**Goal of the exercise**
Repeat exactly the lines of the entries below from the one with "In contrast, features" through the one with "Table 1. Studied", both ends included, and nothing else.

Stored data entries:
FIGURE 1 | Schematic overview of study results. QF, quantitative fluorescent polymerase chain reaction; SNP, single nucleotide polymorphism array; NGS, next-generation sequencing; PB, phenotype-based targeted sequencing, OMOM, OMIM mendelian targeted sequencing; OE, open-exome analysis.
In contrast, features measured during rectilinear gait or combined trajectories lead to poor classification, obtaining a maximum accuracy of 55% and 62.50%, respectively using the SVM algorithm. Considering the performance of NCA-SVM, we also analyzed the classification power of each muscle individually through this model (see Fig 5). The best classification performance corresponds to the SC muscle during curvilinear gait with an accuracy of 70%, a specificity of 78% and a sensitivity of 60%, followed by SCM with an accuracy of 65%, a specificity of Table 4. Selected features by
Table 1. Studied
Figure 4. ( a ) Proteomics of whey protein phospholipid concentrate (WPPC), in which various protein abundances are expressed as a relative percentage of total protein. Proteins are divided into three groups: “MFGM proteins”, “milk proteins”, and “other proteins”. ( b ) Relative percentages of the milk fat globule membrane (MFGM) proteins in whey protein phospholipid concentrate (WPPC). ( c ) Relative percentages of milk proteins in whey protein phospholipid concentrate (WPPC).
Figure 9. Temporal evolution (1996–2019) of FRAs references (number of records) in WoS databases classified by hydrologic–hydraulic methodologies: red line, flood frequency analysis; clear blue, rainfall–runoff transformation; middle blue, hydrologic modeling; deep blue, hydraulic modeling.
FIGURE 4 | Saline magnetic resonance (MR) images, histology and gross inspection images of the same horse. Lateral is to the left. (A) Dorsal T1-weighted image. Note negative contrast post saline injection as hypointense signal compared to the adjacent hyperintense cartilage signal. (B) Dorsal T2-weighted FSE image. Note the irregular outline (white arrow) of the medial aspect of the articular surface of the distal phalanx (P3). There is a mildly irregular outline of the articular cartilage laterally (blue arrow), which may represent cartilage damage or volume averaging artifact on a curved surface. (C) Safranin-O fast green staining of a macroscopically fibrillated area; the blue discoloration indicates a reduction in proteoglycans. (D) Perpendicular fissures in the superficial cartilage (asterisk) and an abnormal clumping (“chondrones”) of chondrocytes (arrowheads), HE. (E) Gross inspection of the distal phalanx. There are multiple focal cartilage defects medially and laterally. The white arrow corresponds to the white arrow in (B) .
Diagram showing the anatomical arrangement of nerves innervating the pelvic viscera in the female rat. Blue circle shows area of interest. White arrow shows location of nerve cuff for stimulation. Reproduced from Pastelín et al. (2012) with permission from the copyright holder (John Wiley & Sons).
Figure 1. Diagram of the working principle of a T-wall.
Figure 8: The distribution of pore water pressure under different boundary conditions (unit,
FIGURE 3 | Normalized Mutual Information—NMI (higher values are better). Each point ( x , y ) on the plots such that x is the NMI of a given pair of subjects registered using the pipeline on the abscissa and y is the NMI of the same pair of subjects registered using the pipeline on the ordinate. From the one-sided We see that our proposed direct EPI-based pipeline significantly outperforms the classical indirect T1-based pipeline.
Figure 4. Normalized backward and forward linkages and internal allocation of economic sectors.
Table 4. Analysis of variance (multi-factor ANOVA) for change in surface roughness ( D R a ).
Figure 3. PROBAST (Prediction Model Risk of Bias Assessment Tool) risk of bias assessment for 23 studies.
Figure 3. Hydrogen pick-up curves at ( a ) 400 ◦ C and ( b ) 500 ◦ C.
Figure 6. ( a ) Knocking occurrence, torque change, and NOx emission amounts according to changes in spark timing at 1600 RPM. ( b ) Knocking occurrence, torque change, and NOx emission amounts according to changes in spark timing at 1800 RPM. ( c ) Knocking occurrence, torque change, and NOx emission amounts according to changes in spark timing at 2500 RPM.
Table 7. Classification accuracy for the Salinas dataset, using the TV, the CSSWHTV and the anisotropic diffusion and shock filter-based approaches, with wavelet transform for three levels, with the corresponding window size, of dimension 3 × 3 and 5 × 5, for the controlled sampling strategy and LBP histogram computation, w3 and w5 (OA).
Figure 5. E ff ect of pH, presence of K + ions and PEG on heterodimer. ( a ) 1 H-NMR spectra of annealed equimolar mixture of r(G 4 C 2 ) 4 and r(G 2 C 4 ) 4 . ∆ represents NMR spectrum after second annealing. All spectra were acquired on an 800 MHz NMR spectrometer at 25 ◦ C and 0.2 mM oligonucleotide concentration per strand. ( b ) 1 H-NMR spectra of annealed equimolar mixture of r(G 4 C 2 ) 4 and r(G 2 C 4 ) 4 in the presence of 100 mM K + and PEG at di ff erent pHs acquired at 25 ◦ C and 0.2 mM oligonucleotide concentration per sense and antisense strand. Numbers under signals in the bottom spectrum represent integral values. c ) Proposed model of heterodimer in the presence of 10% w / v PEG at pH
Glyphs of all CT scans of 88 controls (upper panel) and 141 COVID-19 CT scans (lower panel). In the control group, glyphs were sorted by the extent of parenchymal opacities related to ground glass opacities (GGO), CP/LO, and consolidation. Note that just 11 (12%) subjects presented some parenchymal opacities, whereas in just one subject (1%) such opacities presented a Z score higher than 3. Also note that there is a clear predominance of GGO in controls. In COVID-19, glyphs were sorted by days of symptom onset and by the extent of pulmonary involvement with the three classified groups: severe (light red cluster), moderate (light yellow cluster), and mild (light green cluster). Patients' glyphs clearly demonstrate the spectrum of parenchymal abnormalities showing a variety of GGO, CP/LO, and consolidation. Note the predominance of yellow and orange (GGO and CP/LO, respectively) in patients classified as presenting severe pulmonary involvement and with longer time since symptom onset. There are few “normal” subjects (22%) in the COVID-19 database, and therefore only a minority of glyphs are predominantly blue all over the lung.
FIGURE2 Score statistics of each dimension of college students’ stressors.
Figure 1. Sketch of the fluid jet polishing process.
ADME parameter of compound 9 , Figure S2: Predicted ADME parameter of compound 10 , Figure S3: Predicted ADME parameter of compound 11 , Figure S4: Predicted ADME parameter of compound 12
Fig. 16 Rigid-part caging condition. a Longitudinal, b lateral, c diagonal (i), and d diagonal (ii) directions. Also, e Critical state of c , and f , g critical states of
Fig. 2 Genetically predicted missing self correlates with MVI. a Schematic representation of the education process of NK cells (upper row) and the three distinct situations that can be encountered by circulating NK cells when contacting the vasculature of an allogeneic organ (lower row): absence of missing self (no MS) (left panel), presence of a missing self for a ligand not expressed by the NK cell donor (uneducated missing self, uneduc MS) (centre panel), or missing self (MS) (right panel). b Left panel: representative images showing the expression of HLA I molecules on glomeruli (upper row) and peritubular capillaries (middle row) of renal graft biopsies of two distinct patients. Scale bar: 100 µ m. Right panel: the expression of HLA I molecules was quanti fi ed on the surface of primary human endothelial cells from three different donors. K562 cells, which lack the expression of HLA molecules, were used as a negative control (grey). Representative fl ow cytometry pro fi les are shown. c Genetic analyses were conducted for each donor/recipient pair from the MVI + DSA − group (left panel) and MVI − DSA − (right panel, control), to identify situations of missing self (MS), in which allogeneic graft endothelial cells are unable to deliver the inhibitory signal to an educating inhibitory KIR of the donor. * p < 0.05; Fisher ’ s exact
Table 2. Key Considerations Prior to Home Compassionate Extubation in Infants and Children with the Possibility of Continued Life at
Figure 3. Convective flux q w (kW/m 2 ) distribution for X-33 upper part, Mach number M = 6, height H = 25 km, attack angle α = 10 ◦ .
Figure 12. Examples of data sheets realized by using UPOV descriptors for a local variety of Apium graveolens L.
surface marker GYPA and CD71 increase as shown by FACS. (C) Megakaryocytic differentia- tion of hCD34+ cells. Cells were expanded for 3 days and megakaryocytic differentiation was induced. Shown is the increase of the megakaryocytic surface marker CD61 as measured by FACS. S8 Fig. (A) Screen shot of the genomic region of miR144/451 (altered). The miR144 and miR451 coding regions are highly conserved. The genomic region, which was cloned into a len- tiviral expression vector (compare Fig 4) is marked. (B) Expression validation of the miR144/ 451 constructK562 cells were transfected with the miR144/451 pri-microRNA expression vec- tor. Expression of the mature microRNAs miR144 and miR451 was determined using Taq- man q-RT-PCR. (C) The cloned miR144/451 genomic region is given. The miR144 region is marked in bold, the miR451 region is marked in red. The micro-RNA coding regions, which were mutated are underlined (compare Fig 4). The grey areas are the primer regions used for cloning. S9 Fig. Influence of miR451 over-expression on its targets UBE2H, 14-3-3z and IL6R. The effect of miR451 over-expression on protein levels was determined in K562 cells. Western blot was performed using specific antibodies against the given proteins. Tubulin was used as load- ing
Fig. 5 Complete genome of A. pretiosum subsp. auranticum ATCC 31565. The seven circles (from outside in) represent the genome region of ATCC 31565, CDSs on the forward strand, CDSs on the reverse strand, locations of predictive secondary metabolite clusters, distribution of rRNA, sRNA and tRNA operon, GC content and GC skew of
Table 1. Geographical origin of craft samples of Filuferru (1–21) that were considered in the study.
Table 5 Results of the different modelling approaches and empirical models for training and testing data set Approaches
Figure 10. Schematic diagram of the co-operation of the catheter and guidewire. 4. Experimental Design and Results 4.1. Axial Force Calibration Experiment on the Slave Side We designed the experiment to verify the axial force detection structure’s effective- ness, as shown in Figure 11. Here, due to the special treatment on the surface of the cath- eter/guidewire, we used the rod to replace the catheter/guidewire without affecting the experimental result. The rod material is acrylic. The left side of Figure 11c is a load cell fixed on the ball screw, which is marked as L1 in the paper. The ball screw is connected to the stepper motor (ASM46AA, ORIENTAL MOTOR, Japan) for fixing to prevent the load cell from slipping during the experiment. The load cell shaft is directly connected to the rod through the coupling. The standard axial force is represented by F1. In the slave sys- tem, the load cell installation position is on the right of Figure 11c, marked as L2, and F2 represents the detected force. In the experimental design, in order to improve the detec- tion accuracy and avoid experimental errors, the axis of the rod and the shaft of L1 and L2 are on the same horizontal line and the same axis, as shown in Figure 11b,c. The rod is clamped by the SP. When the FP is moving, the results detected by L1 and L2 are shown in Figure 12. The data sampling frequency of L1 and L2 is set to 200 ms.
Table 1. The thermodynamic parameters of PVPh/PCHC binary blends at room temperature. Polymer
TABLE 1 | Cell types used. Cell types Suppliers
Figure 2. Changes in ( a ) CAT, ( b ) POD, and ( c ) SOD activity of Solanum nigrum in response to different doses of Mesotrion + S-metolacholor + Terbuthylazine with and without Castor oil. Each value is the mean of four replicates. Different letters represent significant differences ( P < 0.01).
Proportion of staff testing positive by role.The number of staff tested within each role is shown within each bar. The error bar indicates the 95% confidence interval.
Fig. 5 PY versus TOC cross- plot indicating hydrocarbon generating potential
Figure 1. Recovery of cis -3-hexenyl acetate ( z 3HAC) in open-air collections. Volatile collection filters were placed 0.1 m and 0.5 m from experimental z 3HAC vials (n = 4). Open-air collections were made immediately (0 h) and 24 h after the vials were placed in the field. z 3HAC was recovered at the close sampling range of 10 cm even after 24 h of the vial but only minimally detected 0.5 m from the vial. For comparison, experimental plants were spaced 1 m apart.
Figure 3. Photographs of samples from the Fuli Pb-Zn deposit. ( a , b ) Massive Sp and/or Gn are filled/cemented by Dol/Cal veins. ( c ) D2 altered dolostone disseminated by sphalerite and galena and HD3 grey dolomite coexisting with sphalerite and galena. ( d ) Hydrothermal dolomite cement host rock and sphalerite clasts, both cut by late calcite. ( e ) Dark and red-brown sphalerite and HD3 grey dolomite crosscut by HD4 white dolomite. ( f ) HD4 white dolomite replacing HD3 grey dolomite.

**Exercise solution**
In contrast, features measured during rectilinear gait or combined trajectories lead to poor classification, obtaining a maximum accuracy of 55% and 62.50%, respectively using the SVM algorithm. Considering the performance of NCA-SVM, we also analyzed the classification power of each muscle individually through this model (see Fig 5). The best classification performance corresponds to the SC muscle during curvilinear gait with an accuracy of 70%, a specificity of 78% and a sensitivity of 60%, followed by SCM with an accuracy of 65%, a specificity of Table 4. Selected features by
Table 1. Studied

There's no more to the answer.